## JOB
For the data below, please report each line where the word "Лучшие" is found.

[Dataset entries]
========

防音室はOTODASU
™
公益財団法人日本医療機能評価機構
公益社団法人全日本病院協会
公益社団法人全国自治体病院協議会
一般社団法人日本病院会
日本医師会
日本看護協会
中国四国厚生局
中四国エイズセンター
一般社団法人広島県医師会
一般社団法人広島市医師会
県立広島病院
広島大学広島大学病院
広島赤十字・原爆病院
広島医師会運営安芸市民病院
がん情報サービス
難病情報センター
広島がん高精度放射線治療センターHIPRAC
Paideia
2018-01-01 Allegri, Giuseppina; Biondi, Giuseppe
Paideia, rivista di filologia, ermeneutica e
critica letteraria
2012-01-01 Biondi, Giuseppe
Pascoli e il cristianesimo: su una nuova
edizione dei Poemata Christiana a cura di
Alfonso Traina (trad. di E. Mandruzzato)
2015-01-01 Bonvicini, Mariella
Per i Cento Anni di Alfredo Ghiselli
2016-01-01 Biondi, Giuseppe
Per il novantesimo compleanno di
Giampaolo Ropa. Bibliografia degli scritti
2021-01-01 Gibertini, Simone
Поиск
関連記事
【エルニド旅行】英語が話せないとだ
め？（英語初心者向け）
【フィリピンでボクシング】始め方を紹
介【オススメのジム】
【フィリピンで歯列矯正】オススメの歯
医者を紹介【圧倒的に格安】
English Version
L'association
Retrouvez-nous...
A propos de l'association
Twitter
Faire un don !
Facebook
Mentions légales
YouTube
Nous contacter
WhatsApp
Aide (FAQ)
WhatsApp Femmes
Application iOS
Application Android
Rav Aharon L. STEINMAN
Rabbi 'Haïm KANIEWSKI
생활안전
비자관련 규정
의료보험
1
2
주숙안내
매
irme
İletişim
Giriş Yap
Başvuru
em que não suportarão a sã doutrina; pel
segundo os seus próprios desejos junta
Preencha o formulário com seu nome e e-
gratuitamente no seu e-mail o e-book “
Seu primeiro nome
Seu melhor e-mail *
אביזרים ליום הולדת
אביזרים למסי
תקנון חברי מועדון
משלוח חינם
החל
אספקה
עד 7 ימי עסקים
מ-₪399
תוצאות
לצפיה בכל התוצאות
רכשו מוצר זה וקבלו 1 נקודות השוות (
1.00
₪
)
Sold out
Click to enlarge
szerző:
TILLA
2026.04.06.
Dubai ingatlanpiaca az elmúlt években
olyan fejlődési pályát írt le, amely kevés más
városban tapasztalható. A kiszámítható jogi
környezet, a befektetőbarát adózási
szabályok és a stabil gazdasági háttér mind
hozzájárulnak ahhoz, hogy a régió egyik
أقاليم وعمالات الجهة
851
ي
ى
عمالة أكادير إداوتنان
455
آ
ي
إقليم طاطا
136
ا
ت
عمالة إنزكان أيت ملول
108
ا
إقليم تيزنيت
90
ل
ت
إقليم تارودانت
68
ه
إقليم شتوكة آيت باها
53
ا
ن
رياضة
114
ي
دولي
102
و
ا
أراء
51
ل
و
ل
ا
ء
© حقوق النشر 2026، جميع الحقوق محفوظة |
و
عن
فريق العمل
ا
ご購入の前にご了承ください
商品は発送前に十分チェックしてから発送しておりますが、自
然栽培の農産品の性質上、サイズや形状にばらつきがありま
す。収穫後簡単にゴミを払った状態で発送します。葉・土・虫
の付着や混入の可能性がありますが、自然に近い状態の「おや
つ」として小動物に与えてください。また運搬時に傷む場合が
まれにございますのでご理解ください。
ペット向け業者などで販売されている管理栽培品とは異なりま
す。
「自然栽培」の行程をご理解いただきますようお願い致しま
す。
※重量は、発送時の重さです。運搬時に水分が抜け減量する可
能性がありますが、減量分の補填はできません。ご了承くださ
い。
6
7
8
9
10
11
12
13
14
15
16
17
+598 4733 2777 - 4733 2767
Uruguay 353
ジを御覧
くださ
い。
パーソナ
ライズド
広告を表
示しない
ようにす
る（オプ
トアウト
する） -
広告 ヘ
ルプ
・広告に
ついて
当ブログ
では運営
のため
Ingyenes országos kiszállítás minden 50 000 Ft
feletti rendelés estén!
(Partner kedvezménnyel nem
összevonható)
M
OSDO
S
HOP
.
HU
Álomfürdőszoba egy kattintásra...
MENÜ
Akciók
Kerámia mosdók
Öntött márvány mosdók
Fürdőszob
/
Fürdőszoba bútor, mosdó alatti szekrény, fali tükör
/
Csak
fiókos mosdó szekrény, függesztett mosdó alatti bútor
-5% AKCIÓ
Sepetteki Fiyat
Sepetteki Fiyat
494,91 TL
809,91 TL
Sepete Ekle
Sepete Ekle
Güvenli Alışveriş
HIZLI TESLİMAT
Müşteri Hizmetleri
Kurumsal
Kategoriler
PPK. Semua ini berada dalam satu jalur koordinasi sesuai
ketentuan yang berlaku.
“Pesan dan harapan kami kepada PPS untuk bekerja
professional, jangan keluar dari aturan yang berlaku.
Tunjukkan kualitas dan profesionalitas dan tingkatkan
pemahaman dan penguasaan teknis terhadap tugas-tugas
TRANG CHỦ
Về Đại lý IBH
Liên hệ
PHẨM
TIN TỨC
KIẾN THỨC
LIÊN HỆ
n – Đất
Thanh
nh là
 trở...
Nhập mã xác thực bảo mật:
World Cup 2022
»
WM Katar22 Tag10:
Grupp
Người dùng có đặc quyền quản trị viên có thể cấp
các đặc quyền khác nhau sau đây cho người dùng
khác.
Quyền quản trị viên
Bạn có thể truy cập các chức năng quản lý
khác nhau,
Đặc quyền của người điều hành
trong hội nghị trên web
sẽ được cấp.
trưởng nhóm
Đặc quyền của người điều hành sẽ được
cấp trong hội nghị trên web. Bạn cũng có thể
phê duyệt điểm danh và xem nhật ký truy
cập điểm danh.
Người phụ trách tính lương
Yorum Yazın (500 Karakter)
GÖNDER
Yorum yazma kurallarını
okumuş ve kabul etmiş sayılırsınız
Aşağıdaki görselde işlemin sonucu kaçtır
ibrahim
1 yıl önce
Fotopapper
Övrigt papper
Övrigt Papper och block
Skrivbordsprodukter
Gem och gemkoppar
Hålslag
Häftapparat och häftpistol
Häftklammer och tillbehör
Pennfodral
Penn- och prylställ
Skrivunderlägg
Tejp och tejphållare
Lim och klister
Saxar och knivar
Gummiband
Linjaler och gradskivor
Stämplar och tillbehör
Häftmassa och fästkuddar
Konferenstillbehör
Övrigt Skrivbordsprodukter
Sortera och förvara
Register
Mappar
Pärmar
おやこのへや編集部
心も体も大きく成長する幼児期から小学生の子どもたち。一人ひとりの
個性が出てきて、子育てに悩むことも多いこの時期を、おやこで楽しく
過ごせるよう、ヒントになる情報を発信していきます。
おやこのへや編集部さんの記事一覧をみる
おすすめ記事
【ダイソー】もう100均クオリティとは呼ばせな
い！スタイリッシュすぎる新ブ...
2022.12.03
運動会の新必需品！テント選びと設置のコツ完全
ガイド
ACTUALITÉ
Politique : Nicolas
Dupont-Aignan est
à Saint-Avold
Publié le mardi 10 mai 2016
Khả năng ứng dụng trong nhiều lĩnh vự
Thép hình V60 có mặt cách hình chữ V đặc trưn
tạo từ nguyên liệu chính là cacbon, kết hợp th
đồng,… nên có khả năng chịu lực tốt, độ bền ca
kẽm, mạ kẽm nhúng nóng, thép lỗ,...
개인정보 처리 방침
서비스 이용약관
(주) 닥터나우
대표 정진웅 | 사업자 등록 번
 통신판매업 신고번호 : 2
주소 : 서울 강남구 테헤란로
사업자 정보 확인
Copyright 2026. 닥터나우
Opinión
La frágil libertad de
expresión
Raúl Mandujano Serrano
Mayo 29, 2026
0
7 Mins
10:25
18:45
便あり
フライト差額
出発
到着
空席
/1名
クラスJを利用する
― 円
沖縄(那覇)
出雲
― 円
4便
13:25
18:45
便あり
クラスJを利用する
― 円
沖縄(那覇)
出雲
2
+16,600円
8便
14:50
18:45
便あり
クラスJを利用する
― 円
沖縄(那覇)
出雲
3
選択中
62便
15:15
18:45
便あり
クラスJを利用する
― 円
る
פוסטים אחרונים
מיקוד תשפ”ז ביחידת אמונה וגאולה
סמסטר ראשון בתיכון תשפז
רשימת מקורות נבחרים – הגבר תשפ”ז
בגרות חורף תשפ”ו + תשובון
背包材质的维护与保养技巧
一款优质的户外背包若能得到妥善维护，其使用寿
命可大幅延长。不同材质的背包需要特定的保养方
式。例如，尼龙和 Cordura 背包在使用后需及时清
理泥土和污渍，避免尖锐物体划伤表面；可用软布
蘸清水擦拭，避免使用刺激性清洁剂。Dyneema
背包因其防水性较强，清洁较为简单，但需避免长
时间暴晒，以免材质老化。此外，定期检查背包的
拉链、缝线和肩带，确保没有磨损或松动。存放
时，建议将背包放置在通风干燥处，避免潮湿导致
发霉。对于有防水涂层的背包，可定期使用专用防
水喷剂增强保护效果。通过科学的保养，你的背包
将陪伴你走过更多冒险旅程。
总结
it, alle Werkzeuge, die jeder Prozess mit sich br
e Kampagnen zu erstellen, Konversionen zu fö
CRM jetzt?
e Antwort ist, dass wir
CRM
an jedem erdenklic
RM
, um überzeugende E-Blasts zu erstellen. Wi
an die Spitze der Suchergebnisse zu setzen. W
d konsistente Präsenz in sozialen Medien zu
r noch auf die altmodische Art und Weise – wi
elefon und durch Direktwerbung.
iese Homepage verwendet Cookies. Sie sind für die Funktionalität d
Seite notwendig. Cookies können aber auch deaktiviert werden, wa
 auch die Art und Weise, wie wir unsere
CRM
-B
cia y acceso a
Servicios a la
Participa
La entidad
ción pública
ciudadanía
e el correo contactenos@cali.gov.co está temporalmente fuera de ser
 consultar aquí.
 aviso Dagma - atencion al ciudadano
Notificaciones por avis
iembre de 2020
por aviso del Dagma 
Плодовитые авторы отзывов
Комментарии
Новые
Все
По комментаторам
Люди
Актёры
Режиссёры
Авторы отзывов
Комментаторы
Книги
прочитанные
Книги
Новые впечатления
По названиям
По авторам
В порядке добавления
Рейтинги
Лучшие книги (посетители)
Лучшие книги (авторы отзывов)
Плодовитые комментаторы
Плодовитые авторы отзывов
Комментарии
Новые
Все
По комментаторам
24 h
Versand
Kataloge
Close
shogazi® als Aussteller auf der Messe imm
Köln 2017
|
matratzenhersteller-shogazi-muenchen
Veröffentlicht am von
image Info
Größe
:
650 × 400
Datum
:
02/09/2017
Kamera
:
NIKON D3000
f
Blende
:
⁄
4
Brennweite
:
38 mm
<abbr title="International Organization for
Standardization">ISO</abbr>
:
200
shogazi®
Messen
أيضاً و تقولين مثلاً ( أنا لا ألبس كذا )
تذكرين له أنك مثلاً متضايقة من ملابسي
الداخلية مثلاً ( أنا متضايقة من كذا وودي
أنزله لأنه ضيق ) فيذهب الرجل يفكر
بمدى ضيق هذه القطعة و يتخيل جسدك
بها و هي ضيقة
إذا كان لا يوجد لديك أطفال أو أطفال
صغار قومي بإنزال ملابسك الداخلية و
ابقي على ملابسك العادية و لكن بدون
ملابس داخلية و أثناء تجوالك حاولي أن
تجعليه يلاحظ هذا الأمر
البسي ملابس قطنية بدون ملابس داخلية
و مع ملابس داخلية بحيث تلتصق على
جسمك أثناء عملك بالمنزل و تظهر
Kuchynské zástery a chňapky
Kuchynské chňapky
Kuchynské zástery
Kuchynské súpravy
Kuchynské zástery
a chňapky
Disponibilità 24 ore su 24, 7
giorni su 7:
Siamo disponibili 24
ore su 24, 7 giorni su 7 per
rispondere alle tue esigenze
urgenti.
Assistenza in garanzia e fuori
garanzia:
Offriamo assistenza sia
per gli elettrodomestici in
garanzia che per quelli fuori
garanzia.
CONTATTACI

========

## EXERCISE ANSWER
Лучшие книги (посетители)
Лучшие книги (авторы отзывов)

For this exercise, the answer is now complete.